§ EXERCISE PROMPT:
Leave out the pictures and repeat every record exactly.

§ EXTRACTED MATERIAL:
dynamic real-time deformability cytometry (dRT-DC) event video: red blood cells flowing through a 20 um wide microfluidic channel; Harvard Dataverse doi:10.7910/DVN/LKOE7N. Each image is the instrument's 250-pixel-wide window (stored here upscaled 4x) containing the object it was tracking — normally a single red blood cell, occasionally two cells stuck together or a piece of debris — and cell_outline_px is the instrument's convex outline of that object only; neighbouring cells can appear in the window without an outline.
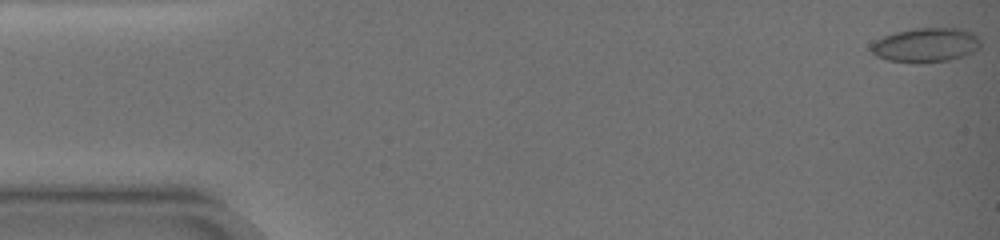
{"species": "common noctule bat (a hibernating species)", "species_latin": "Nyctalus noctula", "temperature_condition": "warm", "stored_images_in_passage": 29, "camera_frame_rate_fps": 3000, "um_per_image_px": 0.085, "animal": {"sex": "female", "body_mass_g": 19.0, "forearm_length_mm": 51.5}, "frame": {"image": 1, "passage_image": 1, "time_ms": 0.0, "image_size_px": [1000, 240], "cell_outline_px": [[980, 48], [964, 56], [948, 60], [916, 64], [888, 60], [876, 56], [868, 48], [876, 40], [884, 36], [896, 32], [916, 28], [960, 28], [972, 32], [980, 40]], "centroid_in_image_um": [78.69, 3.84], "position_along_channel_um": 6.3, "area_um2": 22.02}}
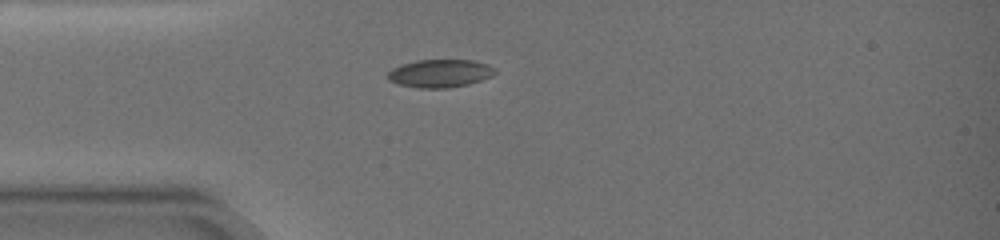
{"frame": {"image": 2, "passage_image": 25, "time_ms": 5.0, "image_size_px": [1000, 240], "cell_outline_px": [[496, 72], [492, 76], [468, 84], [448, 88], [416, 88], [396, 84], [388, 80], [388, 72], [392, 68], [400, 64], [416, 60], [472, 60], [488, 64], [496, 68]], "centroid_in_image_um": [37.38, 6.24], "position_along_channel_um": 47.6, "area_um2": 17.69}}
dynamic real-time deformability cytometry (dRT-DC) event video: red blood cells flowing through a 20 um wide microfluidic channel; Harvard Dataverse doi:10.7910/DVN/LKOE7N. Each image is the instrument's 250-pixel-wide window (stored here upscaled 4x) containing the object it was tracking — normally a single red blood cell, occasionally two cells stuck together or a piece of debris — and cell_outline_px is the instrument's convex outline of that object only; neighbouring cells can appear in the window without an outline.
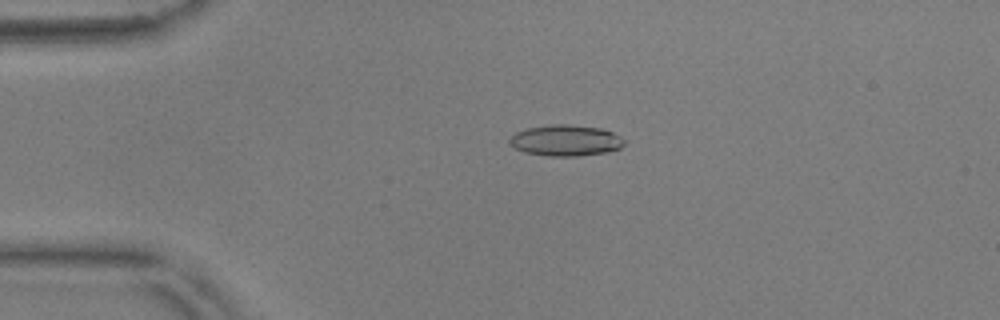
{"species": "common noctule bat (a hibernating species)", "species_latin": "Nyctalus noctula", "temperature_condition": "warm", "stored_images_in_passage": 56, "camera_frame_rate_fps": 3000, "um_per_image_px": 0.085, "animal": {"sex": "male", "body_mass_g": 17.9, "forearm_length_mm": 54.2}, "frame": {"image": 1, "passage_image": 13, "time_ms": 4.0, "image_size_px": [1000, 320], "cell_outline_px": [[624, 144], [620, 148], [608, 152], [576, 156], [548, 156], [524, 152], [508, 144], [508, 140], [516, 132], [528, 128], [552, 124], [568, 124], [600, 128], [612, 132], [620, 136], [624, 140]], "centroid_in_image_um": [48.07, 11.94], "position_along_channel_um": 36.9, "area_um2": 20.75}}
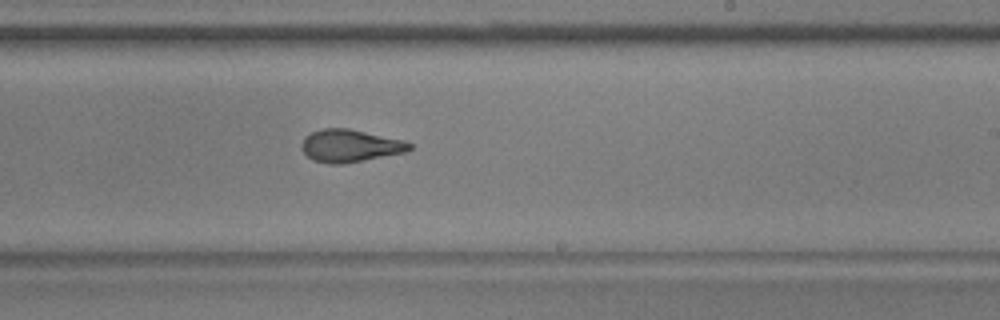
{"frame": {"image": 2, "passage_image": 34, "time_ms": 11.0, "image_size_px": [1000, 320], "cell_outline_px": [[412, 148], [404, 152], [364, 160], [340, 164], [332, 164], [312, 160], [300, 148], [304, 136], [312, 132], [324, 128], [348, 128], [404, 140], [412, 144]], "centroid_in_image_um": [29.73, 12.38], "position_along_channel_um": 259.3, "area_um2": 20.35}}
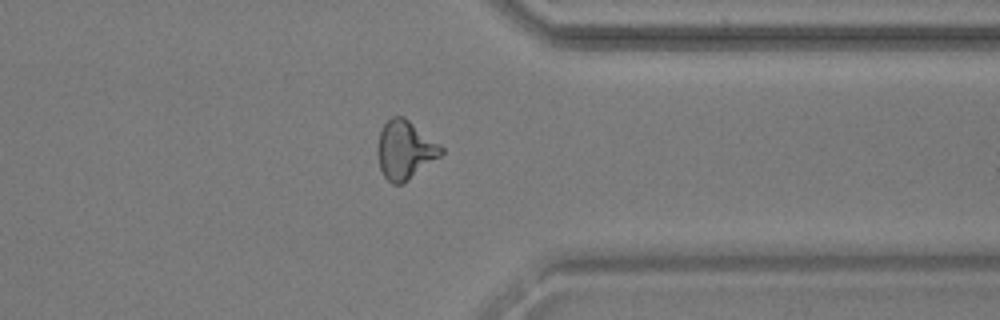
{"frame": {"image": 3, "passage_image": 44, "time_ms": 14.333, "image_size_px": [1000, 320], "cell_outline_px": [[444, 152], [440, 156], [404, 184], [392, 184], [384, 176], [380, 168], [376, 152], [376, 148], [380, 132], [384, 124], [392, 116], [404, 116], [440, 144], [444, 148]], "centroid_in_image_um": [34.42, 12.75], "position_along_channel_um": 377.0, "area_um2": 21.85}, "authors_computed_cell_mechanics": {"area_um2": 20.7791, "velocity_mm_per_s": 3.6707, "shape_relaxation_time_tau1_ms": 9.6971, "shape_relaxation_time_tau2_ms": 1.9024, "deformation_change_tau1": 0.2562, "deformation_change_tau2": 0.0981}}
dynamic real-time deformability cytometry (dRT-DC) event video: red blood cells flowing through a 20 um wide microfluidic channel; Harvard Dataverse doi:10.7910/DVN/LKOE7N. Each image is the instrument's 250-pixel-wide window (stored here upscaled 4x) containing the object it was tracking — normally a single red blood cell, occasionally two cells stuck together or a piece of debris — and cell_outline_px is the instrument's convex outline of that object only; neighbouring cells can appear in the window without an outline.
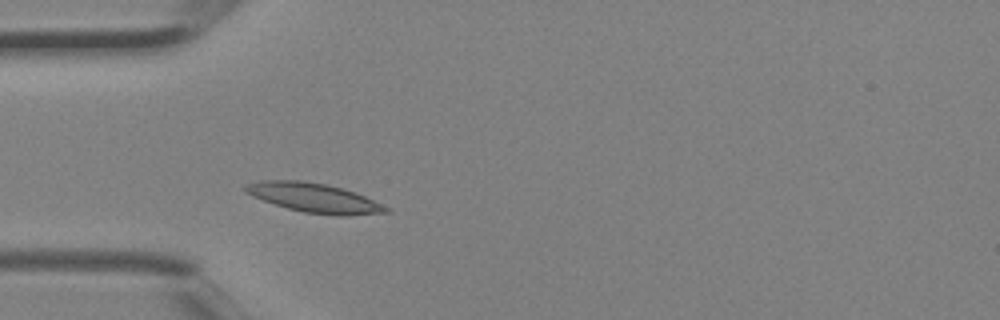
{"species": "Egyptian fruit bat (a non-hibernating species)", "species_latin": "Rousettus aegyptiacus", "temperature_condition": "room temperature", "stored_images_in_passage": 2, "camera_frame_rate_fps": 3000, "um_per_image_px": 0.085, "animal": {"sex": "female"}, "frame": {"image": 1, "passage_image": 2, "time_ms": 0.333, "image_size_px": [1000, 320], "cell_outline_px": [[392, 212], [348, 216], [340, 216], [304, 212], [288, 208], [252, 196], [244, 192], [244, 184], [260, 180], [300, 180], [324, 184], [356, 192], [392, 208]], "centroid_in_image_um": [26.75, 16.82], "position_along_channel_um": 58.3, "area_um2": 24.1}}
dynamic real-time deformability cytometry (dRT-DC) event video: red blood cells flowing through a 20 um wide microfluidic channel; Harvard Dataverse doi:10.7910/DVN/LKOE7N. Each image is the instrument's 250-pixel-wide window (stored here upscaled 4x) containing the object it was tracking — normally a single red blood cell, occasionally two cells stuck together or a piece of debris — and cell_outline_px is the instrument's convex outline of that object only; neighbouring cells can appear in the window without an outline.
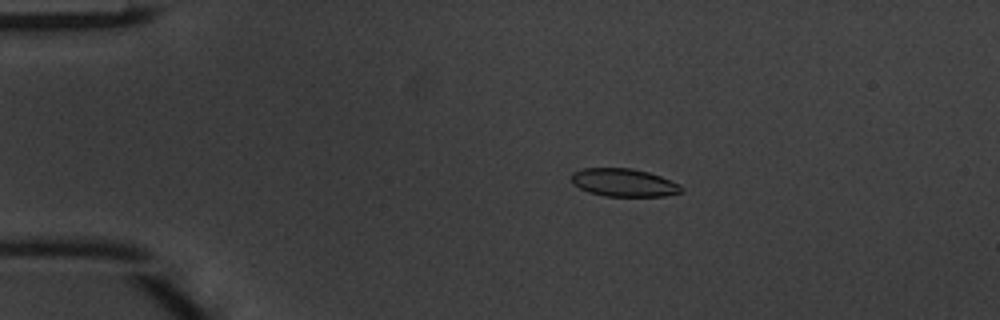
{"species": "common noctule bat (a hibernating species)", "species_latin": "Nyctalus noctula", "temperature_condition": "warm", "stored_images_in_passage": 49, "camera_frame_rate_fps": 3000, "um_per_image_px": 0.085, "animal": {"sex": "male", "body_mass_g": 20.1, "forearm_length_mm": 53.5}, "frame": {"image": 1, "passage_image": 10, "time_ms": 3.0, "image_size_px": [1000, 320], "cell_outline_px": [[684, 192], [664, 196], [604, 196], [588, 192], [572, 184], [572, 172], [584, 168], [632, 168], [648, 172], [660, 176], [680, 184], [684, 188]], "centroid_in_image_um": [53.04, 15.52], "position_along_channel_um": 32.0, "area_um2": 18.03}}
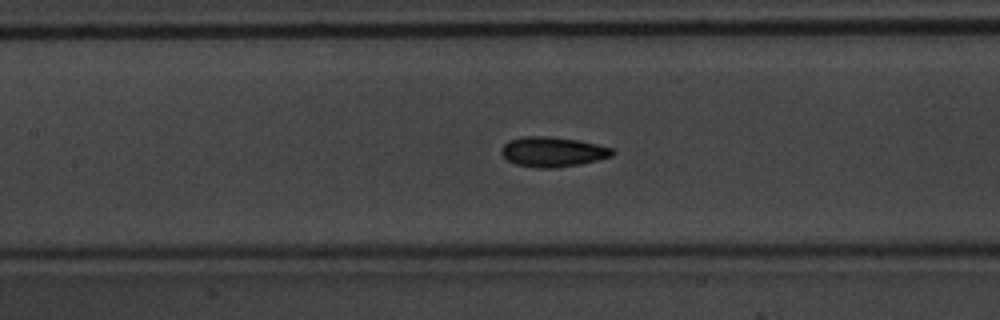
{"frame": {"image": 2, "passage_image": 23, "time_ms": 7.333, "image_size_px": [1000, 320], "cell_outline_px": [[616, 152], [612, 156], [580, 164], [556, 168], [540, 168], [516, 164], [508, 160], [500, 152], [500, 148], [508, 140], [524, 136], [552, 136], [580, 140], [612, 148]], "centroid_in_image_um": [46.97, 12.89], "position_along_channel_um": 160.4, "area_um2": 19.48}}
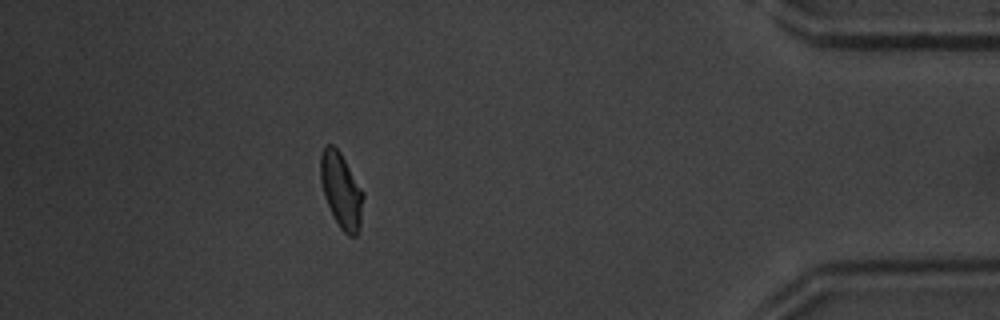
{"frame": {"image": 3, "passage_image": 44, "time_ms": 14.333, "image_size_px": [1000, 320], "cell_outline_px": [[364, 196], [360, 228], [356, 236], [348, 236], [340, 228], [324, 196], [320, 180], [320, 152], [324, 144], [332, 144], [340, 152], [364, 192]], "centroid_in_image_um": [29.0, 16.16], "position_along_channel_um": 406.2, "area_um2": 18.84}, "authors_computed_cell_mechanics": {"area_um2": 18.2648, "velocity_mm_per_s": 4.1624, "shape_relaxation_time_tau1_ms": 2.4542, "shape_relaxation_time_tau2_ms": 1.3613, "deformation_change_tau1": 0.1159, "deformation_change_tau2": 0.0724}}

§ TASK ANSWER:
dynamic real-time deformability cytometry (dRT-DC) event video: red blood cells flowing through a 20 um wide microfluidic channel; Harvard Dataverse doi:10.7910/DVN/LKOE7N. Each image is the instrument's 250-pixel-wide window (stored here upscaled 4x) containing the object it was tracking — normally a single red blood cell, occasionally two cells stuck together or a piece of debris — and cell_outline_px is the instrument's convex outline of that object only; neighbouring cells can appear in the window without an outline.
{"species": "common noctule bat (a hibernating species)", "species_latin": "Nyctalus noctula", "temperature_condition": "warm", "stored_images_in_passage": 29, "camera_frame_rate_fps": 3000, "um_per_image_px": 0.085, "animal": {"sex": "female", "body_mass_g": 19.0, "forearm_length_mm": 51.5}, "frame": {"image": 1, "passage_image": 1, "time_ms": 0.0, "image_size_px": [1000, 240], "cell_outline_px": [[980, 48], [964, 56], [948, 60], [916, 64], [888, 60], [876, 56], [868, 48], [876, 40], [884, 36], [896, 32], [916, 28], [960, 28], [972, 32], [980, 40]], "centroid_in_image_um": [78.69, 3.84], "position_along_channel_um": 6.3, "area_um2": 22.02}}
{"frame": {"image": 2, "passage_image": 25, "time_ms": 5.0, "image_size_px": [1000, 240], "cell_outline_px": [[496, 72], [492, 76], [468, 84], [448, 88], [416, 88], [396, 84], [388, 80], [388, 72], [392, 68], [400, 64], [416, 60], [472, 60], [488, 64], [496, 68]], "centroid_in_image_um": [37.38, 6.24], "position_along_channel_um": 47.6, "area_um2": 17.69}}
dynamic real-time deformability cytometry (dRT-DC) event video: red blood cells flowing through a 20 um wide microfluidic channel; Harvard Dataverse doi:10.7910/DVN/LKOE7N. Each image is the instrument's 250-pixel-wide window (stored here upscaled 4x) containing the object it was tracking — normally a single red blood cell, occasionally two cells stuck together or a piece of debris — and cell_outline_px is the instrument's convex outline of that object only; neighbouring cells can appear in the window without an outline.
{"species": "common noctule bat (a hibernating species)", "species_latin": "Nyctalus noctula", "temperature_condition": "warm", "stored_images_in_passage": 56, "camera_frame_rate_fps": 3000, "um_per_image_px": 0.085, "animal": {"sex": "male", "body_mass_g": 17.9, "forearm_length_mm": 54.2}, "frame": {"image": 1, "passage_image": 13, "time_ms": 4.0, "image_size_px": [1000, 320], "cell_outline_px": [[624, 144], [620, 148], [608, 152], [576, 156], [548, 156], [524, 152], [508, 144], [508, 140], [516, 132], [528, 128], [552, 124], [568, 124], [600, 128], [612, 132], [620, 136], [624, 140]], "centroid_in_image_um": [48.07, 11.94], "position_along_channel_um": 36.9, "area_um2": 20.75}}
{"frame": {"image": 2, "passage_image": 34, "time_ms": 11.0, "image_size_px": [1000, 320], "cell_outline_px": [[412, 148], [404, 152], [364, 160], [340, 164], [332, 164], [312, 160], [300, 148], [304, 136], [312, 132], [324, 128], [348, 128], [404, 140], [412, 144]], "centroid_in_image_um": [29.73, 12.38], "position_along_channel_um": 259.3, "area_um2": 20.35}}
{"frame": {"image": 3, "passage_image": 44, "time_ms": 14.333, "image_size_px": [1000, 320], "cell_outline_px": [[444, 152], [440, 156], [404, 184], [392, 184], [384, 176], [380, 168], [376, 152], [376, 148], [380, 132], [384, 124], [392, 116], [404, 116], [440, 144], [444, 148]], "centroid_in_image_um": [34.42, 12.75], "position_along_channel_um": 377.0, "area_um2": 21.85}, "authors_computed_cell_mechanics": {"area_um2": 20.7791, "velocity_mm_per_s": 3.6707, "shape_relaxation_time_tau1_ms": 9.6971, "shape_relaxation_time_tau2_ms": 1.9024, "deformation_change_tau1": 0.2562, "deformation_change_tau2": 0.0981}}
dynamic real-time deformability cytometry (dRT-DC) event video: red blood cells flowing through a 20 um wide microfluidic channel; Harvard Dataverse doi:10.7910/DVN/LKOE7N. Each image is the instrument's 250-pixel-wide window (stored here upscaled 4x) containing the object it was tracking — normally a single red blood cell, occasionally two cells stuck together or a piece of debris — and cell_outline_px is the instrument's convex outline of that object only; neighbouring cells can appear in the window without an outline.
{"species": "Egyptian fruit bat (a non-hibernating species)", "species_latin": "Rousettus aegyptiacus", "temperature_condition": "room temperature", "stored_images_in_passage": 2, "camera_frame_rate_fps": 3000, "um_per_image_px": 0.085, "animal": {"sex": "female"}, "frame": {"image": 1, "passage_image": 2, "time_ms": 0.333, "image_size_px": [1000, 320], "cell_outline_px": [[392, 212], [348, 216], [340, 216], [304, 212], [288, 208], [252, 196], [244, 192], [244, 184], [260, 180], [300, 180], [324, 184], [356, 192], [392, 208]], "centroid_in_image_um": [26.75, 16.82], "position_along_channel_um": 58.3, "area_um2": 24.1}}
dynamic real-time deformability cytometry (dRT-DC) event video: red blood cells flowing through a 20 um wide microfluidic channel; Harvard Dataverse doi:10.7910/DVN/LKOE7N. Each image is the instrument's 250-pixel-wide window (stored here upscaled 4x) containing the object it was tracking — normally a single red blood cell, occasionally two cells stuck together or a piece of debris — and cell_outline_px is the instrument's convex outline of that object only; neighbouring cells can appear in the window without an outline.
{"species": "common noctule bat (a hibernating species)", "species_latin": "Nyctalus noctula", "temperature_condition": "warm", "stored_images_in_passage": 49, "camera_frame_rate_fps": 3000, "um_per_image_px": 0.085, "animal": {"sex": "male", "body_mass_g": 20.1, "forearm_length_mm": 53.5}, "frame": {"image": 1, "passage_image": 10, "time_ms": 3.0, "image_size_px": [1000, 320], "cell_outline_px": [[684, 192], [664, 196], [604, 196], [588, 192], [572, 184], [572, 172], [584, 168], [632, 168], [648, 172], [660, 176], [680, 184], [684, 188]], "centroid_in_image_um": [53.04, 15.52], "position_along_channel_um": 32.0, "area_um2": 18.03}}
{"frame": {"image": 2, "passage_image": 23, "time_ms": 7.333, "image_size_px": [1000, 320], "cell_outline_px": [[616, 152], [612, 156], [580, 164], [556, 168], [540, 168], [516, 164], [508, 160], [500, 152], [500, 148], [508, 140], [524, 136], [552, 136], [580, 140], [612, 148]], "centroid_in_image_um": [46.97, 12.89], "position_along_channel_um": 160.4, "area_um2": 19.48}}
{"frame": {"image": 3, "passage_image": 44, "time_ms": 14.333, "image_size_px": [1000, 320], "cell_outline_px": [[364, 196], [360, 228], [356, 236], [348, 236], [340, 228], [324, 196], [320, 180], [320, 152], [324, 144], [332, 144], [340, 152], [364, 192]], "centroid_in_image_um": [29.0, 16.16], "position_along_channel_um": 406.2, "area_um2": 18.84}, "authors_computed_cell_mechanics": {"area_um2": 18.2648, "velocity_mm_per_s": 4.1624, "shape_relaxation_time_tau1_ms": 2.4542, "shape_relaxation_time_tau2_ms": 1.3613, "deformation_change_tau1": 0.1159, "deformation_change_tau2": 0.0724}}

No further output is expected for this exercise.